Excerpted text |
--- START ---
The dvd is only a couple of years old, at least braid has been out since before he brought it out. And as for a big differeance in distances I don't think it will happen. Since it doesn't work good on conventional reels that is. Has any yet been able to cast farther than 750' with braid and spinning gear? This is the record for spinning. If so I haven't heard about it. Even if it never gets sanctioned, surley someone would have tried it on there own. Anyone? I mean come on anyone can try it. All you have to do is take your gear to a field, cast, and measure. There is a big difference from casting into the waves and actually measuring your cast on dry land. Guess I will have to get the Diawa 5500 out load it with some braid and give a shot myself sometime. First I will have to get me another spinning rod.

Actually the record for spinning here in the US is 758.40' set by Mark Edwards.

CB


----------



## fish bucket (Dec 5, 2002)

actually i do know someone who has thrown a spinner with braid a measured 909'.


----------



## curtisb (Jul 21, 2004)

fish bucket said:


> actually i do know someone who has thrown a spinner with braid a measured 909'.


Hmmm, interesting considering I have never heard of it. Would be nice to know all the facts like rod and reel make, braid line used and weight thrown. Since I'm a competitive long caster I will just have to try it myself. I will have to put it to the test. Same rod and reel but with mono on one spool and switch to braid of equal diameter on the other spool. Good thing my Diawa 5500 came with two spools. Now just need to get a new spinning rod(lets see HDX maybe?). Sounds like a good excuse to buy a new rod to me.

CB


----------



## Mark G (Nov 15, 2004)

fish bucket said:


> actually i do know someone who has thrown a spinner with braid a measured 909'.



Lots going on in this thread, let me add my .02

Ron Arra's video is a bit dated, spinners have been gaining a bit with the use of new braids.

Tournaments don't allow braid, and I think there is good safety reasons for that.

But, let's talk thru the conventional reel and the idea that it should "throw" line off the reel. This is absolutely true. If the weight has to aid the reel by "pulling" line off a conventional, the reel is not tuned properly for tournament casting.
--- END ---
Data supplied |
--- START ---
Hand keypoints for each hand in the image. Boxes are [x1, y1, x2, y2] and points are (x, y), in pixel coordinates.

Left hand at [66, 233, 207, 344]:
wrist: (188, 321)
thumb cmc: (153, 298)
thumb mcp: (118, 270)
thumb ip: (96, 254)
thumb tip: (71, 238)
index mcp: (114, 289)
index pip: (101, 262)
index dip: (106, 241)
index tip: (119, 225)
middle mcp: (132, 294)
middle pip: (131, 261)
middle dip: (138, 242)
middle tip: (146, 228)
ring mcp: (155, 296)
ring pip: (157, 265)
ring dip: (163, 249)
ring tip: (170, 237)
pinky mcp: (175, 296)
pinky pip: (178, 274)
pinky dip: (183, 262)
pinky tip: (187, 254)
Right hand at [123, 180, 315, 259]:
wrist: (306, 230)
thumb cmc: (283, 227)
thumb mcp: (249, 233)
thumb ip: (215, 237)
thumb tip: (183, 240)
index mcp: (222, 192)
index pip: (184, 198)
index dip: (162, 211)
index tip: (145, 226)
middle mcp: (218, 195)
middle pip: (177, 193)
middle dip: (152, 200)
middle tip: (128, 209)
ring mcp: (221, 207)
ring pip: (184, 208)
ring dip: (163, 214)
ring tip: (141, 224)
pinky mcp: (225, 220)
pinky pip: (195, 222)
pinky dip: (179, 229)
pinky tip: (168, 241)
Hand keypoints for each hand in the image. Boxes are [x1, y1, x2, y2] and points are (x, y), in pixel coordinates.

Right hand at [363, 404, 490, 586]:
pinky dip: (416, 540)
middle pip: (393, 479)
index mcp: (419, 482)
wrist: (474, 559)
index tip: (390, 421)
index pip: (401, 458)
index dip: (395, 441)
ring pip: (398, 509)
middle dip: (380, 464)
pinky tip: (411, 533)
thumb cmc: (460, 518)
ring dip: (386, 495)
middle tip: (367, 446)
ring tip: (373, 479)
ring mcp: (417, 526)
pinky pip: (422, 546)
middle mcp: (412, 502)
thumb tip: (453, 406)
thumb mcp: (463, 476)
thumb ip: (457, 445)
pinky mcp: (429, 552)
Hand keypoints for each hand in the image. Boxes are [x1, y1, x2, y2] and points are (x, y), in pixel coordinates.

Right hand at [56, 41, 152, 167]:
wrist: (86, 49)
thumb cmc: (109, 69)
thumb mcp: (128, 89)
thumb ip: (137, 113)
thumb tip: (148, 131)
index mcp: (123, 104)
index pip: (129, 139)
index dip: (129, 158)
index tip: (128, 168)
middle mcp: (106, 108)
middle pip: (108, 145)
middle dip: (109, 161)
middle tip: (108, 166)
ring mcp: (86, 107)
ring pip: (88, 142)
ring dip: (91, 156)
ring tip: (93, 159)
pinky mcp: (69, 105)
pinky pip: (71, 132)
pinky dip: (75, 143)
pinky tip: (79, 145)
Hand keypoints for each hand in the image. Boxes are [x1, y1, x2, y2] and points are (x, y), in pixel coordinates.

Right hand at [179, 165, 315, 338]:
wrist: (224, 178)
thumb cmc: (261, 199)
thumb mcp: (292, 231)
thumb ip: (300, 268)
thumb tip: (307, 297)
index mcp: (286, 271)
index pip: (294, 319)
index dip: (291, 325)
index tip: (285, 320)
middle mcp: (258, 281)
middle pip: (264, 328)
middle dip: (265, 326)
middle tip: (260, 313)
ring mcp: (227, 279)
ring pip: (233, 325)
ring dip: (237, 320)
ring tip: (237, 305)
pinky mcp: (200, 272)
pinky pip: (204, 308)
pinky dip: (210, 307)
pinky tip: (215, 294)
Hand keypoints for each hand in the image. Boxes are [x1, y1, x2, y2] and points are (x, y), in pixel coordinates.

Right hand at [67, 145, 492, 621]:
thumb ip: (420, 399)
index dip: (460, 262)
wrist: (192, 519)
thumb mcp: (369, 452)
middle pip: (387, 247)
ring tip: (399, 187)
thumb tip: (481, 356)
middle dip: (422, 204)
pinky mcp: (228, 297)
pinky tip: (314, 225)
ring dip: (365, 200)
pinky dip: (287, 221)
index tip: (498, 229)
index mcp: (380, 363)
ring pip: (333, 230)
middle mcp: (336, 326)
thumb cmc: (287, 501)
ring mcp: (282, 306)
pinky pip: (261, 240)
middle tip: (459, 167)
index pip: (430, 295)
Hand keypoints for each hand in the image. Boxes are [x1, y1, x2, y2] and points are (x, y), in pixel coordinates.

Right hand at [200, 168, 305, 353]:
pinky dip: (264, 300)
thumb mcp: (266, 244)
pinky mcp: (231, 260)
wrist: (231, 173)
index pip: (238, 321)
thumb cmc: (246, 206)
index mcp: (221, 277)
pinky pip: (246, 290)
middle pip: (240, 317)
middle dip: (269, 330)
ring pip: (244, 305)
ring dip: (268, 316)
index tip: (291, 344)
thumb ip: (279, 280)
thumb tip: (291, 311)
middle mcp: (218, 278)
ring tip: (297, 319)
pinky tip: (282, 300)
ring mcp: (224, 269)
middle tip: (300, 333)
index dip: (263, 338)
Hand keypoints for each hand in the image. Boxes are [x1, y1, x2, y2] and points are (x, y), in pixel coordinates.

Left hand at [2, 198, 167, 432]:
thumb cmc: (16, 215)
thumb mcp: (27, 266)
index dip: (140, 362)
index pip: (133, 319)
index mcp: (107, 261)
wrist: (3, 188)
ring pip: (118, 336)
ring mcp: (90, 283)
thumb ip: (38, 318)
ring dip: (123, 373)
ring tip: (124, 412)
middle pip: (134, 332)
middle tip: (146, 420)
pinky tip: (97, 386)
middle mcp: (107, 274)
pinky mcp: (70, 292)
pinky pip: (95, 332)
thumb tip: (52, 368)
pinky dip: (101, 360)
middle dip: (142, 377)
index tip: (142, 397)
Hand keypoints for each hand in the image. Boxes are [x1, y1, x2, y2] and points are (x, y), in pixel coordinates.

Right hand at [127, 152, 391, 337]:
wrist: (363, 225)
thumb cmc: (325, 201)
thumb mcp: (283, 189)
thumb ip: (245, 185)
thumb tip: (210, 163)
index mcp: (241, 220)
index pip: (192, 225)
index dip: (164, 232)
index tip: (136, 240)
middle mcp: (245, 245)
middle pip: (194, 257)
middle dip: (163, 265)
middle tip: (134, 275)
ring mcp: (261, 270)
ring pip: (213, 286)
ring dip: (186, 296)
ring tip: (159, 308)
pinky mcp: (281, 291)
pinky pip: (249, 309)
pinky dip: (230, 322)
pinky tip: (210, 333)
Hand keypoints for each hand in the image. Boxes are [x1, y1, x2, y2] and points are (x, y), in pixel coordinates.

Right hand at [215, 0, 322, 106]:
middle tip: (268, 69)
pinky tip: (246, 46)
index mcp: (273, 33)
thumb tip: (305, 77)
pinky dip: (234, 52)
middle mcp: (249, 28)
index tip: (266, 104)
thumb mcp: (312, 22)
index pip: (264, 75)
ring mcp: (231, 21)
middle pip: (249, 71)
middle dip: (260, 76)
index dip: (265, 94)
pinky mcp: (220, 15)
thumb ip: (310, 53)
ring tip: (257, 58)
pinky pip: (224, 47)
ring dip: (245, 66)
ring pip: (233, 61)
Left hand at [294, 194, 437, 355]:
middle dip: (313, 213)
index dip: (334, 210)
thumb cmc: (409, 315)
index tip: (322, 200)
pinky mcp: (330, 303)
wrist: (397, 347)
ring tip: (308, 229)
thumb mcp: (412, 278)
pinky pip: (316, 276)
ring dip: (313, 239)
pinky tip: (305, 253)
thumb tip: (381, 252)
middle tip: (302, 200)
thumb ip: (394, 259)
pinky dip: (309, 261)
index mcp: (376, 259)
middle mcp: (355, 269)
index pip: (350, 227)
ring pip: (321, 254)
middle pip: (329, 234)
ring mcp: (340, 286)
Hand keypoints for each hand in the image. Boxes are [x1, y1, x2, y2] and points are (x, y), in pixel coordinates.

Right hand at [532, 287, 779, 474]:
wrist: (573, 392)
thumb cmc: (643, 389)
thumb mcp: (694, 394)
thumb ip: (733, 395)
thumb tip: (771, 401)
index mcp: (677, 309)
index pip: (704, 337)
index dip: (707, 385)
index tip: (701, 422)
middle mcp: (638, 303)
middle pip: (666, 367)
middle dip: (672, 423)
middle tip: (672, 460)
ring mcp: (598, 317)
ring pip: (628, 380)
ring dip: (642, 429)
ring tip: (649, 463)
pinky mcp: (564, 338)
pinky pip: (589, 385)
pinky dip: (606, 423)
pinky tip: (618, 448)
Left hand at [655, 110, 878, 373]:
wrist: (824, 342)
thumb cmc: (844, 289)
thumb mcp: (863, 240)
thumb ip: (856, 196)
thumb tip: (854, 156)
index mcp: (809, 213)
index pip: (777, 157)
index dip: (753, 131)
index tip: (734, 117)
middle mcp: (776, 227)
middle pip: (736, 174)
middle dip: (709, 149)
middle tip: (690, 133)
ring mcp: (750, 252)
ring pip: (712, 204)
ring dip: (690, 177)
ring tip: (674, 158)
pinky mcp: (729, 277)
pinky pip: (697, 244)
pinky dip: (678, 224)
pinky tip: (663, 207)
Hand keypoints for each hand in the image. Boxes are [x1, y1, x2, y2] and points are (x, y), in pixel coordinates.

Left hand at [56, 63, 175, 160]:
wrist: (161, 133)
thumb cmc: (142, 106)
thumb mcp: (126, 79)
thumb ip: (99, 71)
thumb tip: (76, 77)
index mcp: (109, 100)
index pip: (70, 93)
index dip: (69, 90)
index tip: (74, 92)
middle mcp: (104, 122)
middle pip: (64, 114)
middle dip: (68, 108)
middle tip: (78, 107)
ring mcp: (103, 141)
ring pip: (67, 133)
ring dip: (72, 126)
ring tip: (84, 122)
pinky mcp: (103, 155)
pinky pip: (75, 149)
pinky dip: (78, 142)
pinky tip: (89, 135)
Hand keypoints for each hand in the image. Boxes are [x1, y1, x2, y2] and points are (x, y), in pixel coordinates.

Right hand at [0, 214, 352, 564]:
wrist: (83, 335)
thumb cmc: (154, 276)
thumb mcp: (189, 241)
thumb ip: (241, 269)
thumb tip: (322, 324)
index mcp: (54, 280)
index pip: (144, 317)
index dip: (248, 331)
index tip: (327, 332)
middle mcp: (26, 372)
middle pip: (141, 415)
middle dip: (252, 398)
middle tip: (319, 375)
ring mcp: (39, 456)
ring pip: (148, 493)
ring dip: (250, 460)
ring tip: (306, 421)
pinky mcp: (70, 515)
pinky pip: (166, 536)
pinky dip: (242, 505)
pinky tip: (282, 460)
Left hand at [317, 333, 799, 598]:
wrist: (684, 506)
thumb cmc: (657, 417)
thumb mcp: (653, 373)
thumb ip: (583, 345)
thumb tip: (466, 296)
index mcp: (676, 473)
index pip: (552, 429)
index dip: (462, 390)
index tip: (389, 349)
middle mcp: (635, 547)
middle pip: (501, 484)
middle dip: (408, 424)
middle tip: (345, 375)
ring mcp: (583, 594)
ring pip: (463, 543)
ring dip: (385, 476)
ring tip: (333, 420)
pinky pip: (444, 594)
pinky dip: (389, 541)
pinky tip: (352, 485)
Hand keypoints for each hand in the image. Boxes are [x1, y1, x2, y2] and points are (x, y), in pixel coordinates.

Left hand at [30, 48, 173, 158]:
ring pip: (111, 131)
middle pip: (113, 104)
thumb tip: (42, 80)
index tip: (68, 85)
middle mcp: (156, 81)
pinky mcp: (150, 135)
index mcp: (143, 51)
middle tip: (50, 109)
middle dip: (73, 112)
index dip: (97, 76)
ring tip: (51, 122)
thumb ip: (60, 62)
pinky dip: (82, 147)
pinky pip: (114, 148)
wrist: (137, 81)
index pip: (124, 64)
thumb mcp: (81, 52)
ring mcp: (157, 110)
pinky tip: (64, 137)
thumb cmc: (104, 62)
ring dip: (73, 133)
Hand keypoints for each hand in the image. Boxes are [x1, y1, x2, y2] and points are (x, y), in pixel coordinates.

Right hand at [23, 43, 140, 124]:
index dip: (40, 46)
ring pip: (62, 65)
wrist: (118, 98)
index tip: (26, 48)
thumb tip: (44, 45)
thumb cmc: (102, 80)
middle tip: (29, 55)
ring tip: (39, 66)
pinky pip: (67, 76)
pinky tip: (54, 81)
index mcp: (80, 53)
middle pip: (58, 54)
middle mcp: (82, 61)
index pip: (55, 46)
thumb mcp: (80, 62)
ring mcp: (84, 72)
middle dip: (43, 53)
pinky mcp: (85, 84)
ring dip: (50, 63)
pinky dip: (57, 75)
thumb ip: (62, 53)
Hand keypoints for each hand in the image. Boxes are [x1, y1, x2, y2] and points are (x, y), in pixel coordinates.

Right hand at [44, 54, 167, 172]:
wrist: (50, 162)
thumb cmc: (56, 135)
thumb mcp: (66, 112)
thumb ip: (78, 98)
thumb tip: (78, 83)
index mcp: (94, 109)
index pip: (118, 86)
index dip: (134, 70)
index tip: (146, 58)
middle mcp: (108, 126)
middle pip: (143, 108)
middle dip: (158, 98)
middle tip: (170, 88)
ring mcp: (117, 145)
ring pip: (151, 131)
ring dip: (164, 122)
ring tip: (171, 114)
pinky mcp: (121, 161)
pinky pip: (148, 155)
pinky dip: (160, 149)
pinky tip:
--- END ---
Exercise | Write what comes next in the forum thread about casting distance with braided line, starting after its last sentence. The records were taken from a separate source.

Output below |
A spinner has two distinct *disadvantages* in distance casting, the line hits the lip of the reel spool first, an obvious disadvantage that increases with distance, due to more spool lip becoming exposed as line level decreases.

2nd, the line is funelled into the first guide, it really takes a slow mo video when this is happening to see that it is a constant source of friction.

Tournament rules would seem to favor conventionals by disallowing braid, but this is a safety issue. Tournaments allow the use of the line based on the lines diameter (thickness,so you can see it on the ground) and it must be of HI-Vis type. I would not want to walk across a field of extremely thin braid lines that you couldn't see. If you haven't participated in tournies you may not be able to appreciate what I am talking about.

Spinners gain ground (distance wise) when using very thin braid, and casting lighter lures. 

You want to compete with braid that has an equivalent diameter of 6 pound mono, fine let me use 6 pound mono on my conventional. It may take some serious dialing in of a conventional reel to be able to cast without break offs, but distances will be up as long as I am tossing enough weight to get ( and keep) the reel rotational speed tossing line slightly faster than the weights travel speed.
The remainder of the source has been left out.